# Germany - EU Family Reunification Visa - Insurance question



## MM24 (5 mo ago)

Hi All,

My wife (polish citizen) and I (Australian Citizen) are migrating to Germany in September. We have secured our appartment and registration appointment and Residence Permit appoints already.

I do have one quick question however around the requirement for sufficient health insurance.

I have a job offer which once i am legally allowed to work will provide health insurance, but my wife is currently looking for work. One of the requirements states she needs to have sufficient health insurance. Will my notice of cover be sufficient if i have her listed as a dependant or would she need to sort insurance before to cover her initially until i start work?


Thank you for your help on this


----------



## *Sunshine* (Mar 13, 2016)

*Theoretically* your wife needs health insurance (and sufficient funds), however, since you have an employment contract it should not be an issue.

Trying to find appropriate health insurance to fulfill the legal requirements is practically impossible unless she has been in the public health insurance system in the EU before moving.


----------



## TomMM (Jul 6, 2021)

*Sunshine* said:


> Trying to find appropriate health insurance to fulfill the legal requirements is practically impossible unless she has been in the public health insurance system in the EU before moving.
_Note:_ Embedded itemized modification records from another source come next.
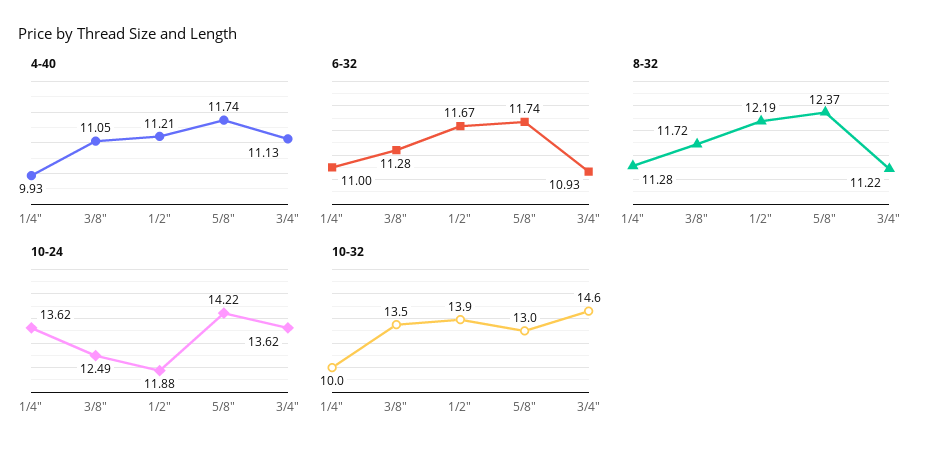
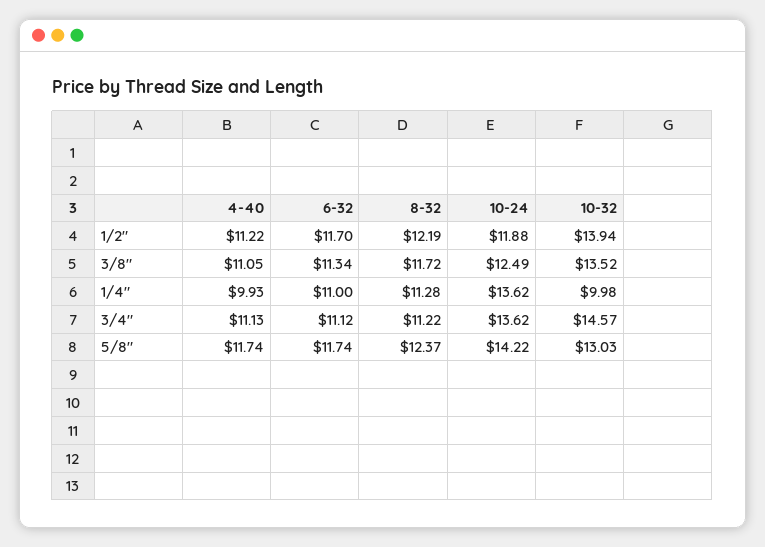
  {
    "4-40": {
      "1/4\"": 9.93,
      "3/8\"": 11.05,
-     "1/2\"": 11.21,
+     "1/2\"": 11.22,
      "5/8\"": 11.74,
      "3/4\"": 11.13
    },
    "6-32": {
      "1/4\"": 11,
-     "3/8\"": 11.28,
+     "3/8\"": 11.34,
-     "1/2\"": 11.67,
+     "1/2\"": 11.7,
      "5/8\"": 11.74,
-     "3/4\"": 10.93
+     "3/4\"": 11.12
    },
    "8-32": {
      "1/4\"": 11.28,
      "3/8\"": 11.72,
      "1/2\"": 12.19,
      "5/8\"": 12.37,
      "3/4\"": 11.22
    },
    "10-24": {
      "1/4\"": 13.62,
      "3/8\"": 12.49,
      "1/2\"": 11.88,
      "5/8\"": 14.22,
      "3/4\"": 13.62
    },
    "10-32": {
      "1/4\"": 9.98,
      "3/8\"": 13.52,
      "1/2\"": 13.94,
      "5/8\"": 13.03,
      "3/4\"": 14.57
    }
  }

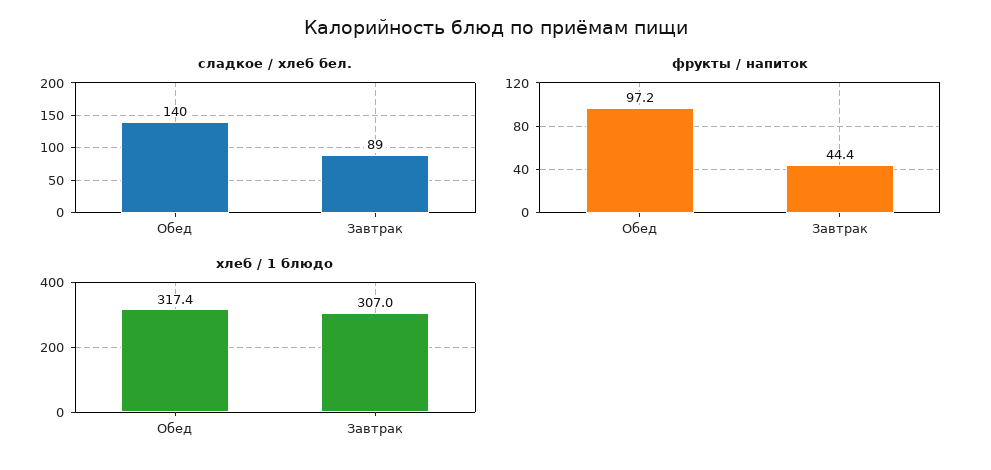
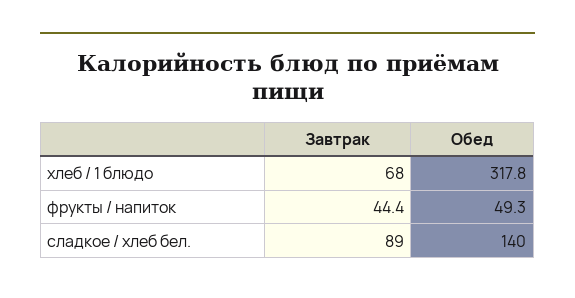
  {
    "сладкое / хлеб бел.": {
      "Обед": 140,
      "Завтрак": 89
    },
    "фрукты / напиток": {
-     "Обед": 97.2,
+     "Обед": 49.3,
      "Завтрак": 44.4
    },
    "хлеб / 1 блюдо": {
-     "Обед": 317.4,
+     "Обед": 317.8,
-     "Завтрак": 307
+     "Завтрак": 68
    }
  }

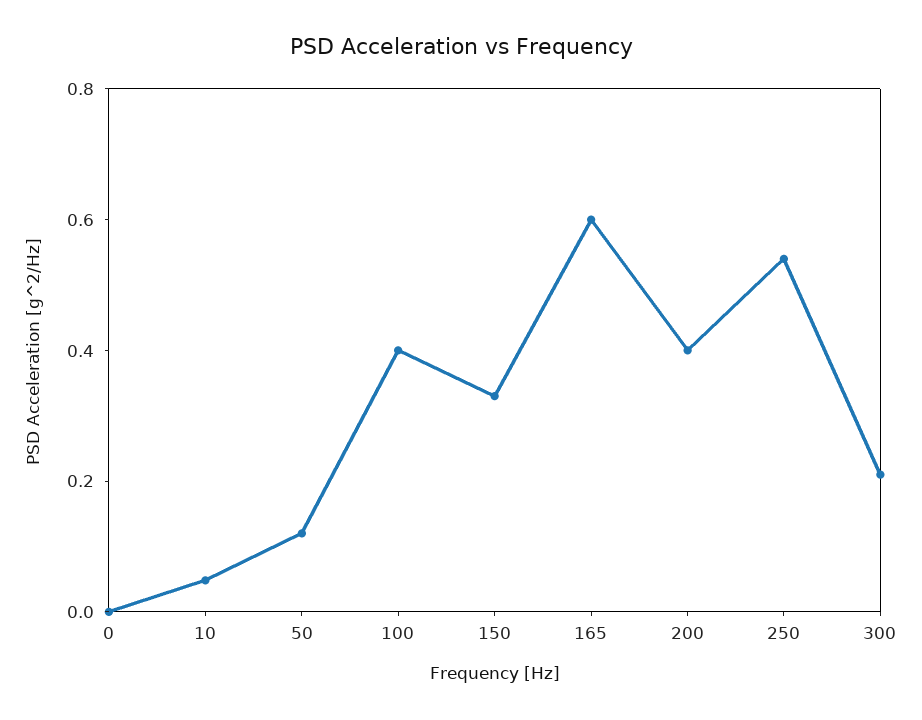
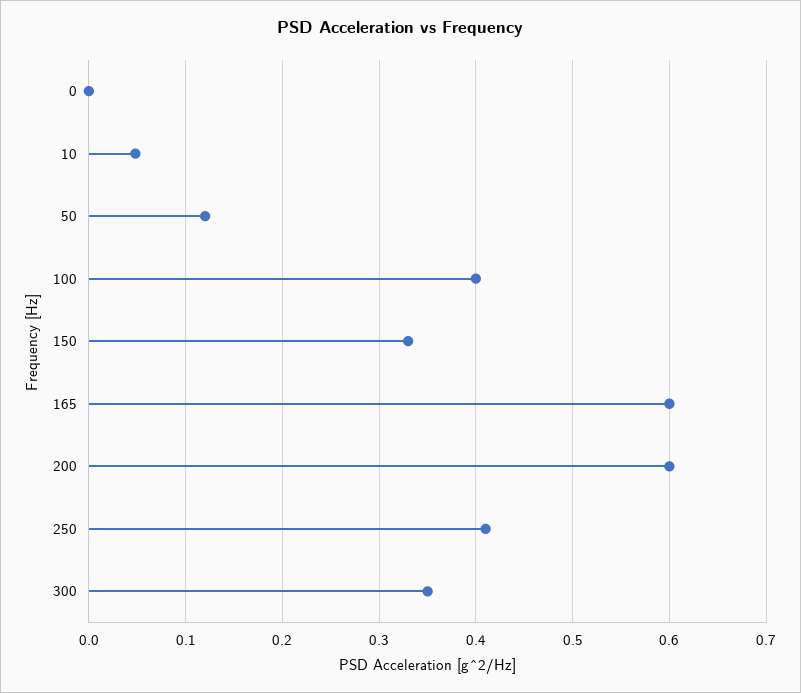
  {
    "0": 0,
    "10": 0.05,
    "50": 0.12,
    "100": 0.4,
    "150": 0.33,
    "165": 0.6,
-   "200": 0.4,
+   "200": 0.6,
-   "250": 0.55,
+   "250": 0.41,
-   "300": 0.2
+   "300": 0.35
  }

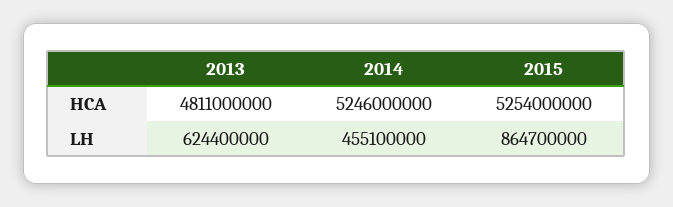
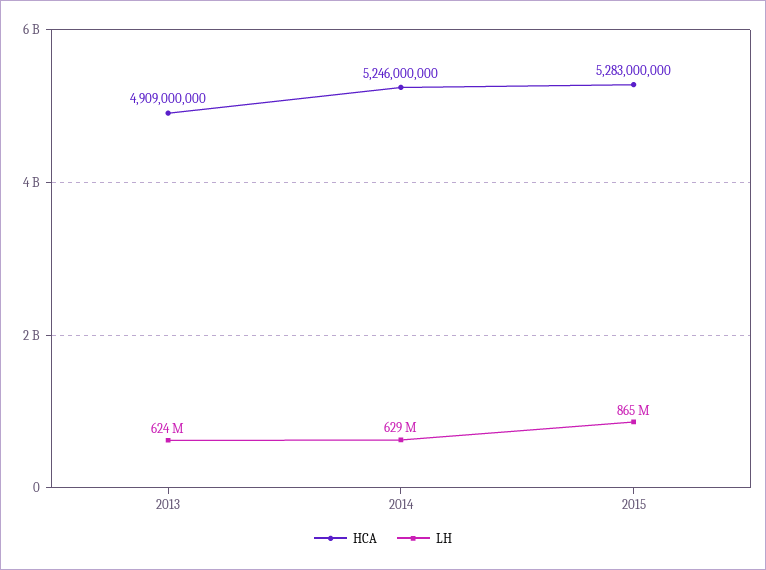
  {
    "HCA": {
-     "2013": 4811000000,
+     "2013": 4909000000,
      "2014": 5246000000,
-     "2015": 5254000000
+     "2015": 5283000000
    },
    "LH": {
      "2013": 624400000,
-     "2014": 455100000,
+     "2014": 629000000,
      "2015": 864700000
    }
  }

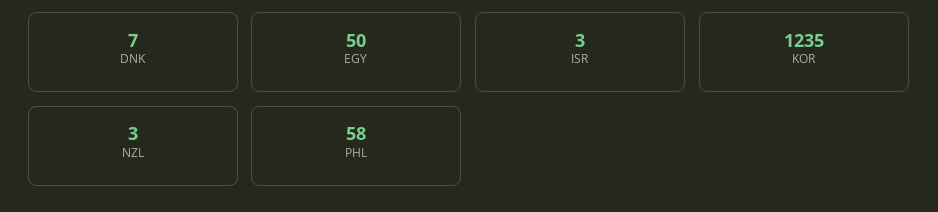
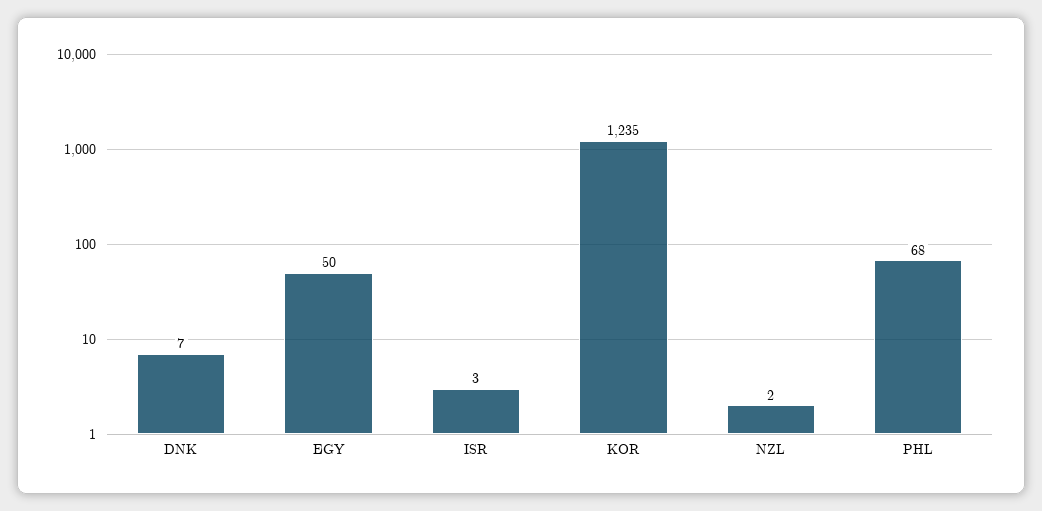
  {
    "DNK": 7,
    "EGY": 50,
    "ISR": 3,
    "KOR": 1235,
-   "NZL": 3,
+   "NZL": 2,
-   "PHL": 58
+   "PHL": 68
  }

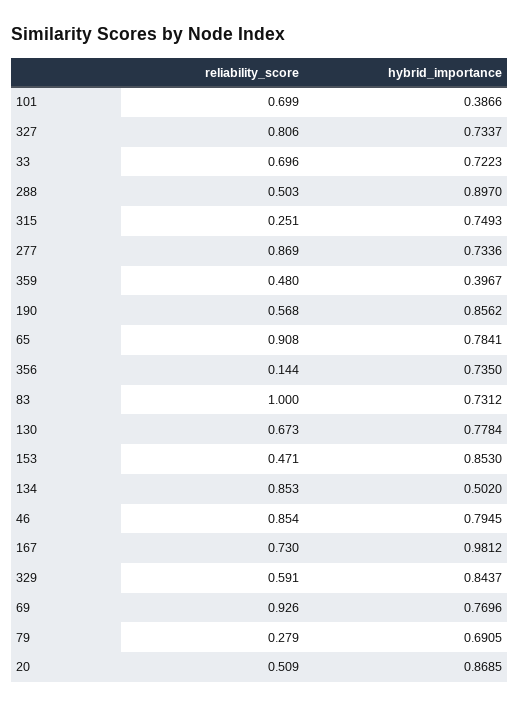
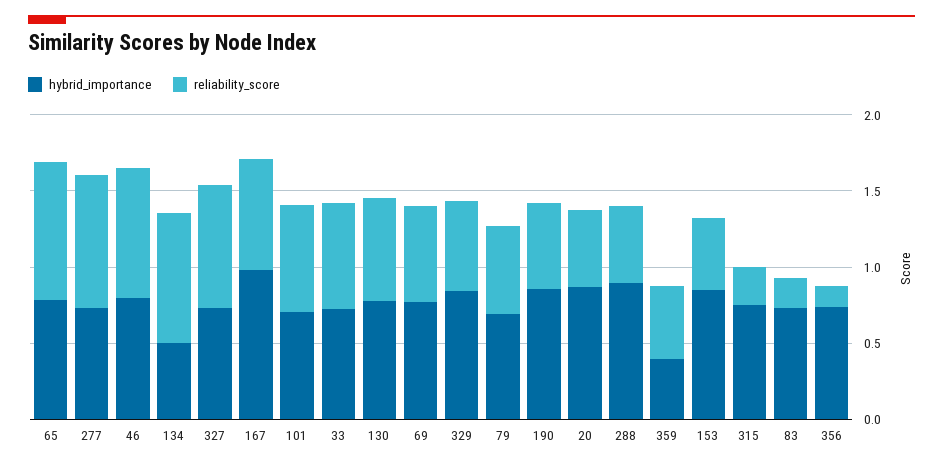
  {
    "reliability_score": {
      "101": 0.699,
      "327": 0.806,
      "33": 0.696,
      "288": 0.503,
      "315": 0.251,
      "277": 0.869,
      "359": 0.48,
      "190": 0.568,
      "65": 0.908,
      "356": 0.144,
-     "83": 1,
+     "83": 0.2,
      "130": 0.673,
      "153": 0.471,
      "134": 0.853,
      "46": 0.854,
      "167": 0.73,
      "329": 0.591,
-     "69": 0.926,
+     "69": 0.6,
-     "79": 0.279,
+     "79": 0.6,
      "20": 0.509
    },
    "hybrid_importance": {
-     "101": 0.3866,
+     "101": 0.7,
      "327": 0.7337,
      "33": 0.7223,
      "288": 0.897,
      "315": 0.7493,
      "277": 0.7336,
      "359": 0.3967,
      "190": 0.8562,
      "65": 0.7841,
      "356": 0.735,
      "83": 0.7312,
      "130": 0.7784,
      "153": 0.853,
      "134": 0.502,
      "46": 0.7945,
      "167": 0.9812,
      "329": 0.8437,
      "69": 0.7696,
      "79": 0.6905,
      "20": 0.8685
    }
  }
Would a Schengen compatible insurance plan meet the requirements ?


----------



## *Sunshine* (Mar 13, 2016)

TomMM said:


> Would a Schengen compatible insurance plan meet the requirements ?


No, travel insurance does NOT meet the requirements for FoM in Germany. However, buying private insurance compliant with the rules could then make the poster's wife ineligible for public insurance as the poster's dependent.


----------